* _YOUR INSTRUCTIONS_: Convert the lines of the material below into a JSON list of strings, starting at the line that contains "Record the rotational" and stopping after the line that contains "Value: 0.6 mA", with one string per line and blank lines omitted. Include no other lines.

* _SUPPLIED DATA_:
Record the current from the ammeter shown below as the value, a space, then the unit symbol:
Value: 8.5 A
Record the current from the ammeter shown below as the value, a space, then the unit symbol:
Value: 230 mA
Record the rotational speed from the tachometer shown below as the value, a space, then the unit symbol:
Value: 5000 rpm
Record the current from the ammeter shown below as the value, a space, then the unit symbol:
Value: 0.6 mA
--
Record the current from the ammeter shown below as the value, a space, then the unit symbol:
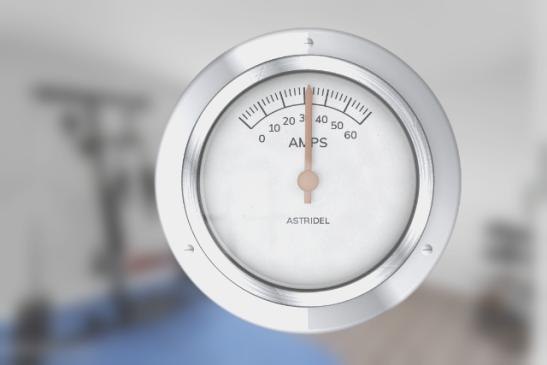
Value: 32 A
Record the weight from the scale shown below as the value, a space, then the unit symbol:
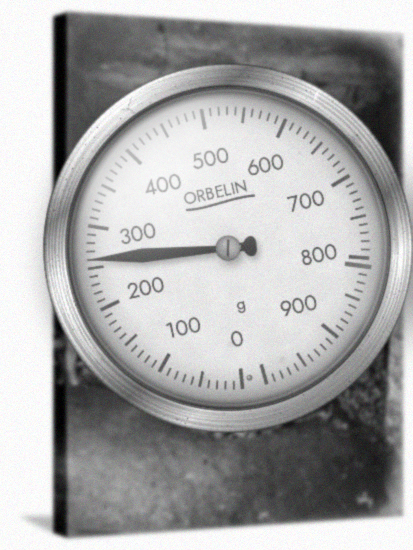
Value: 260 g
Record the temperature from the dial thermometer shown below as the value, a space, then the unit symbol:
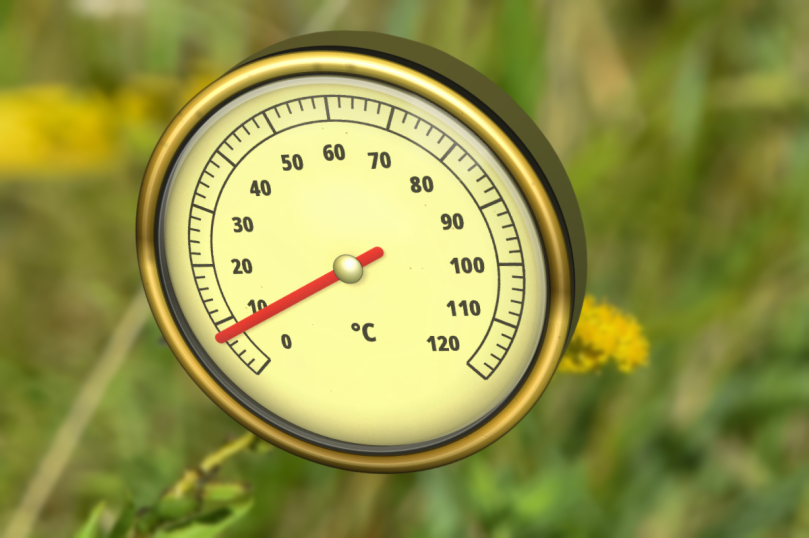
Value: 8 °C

* _TASK SOLUTION_:
[
  "Record the rotational speed from the tachometer shown below as the value, a space, then the unit symbol:",
  "Value: 5000 rpm",
  "Record the current from the ammeter shown below as the value, a space, then the unit symbol:",
  "Value: 0.6 mA"
]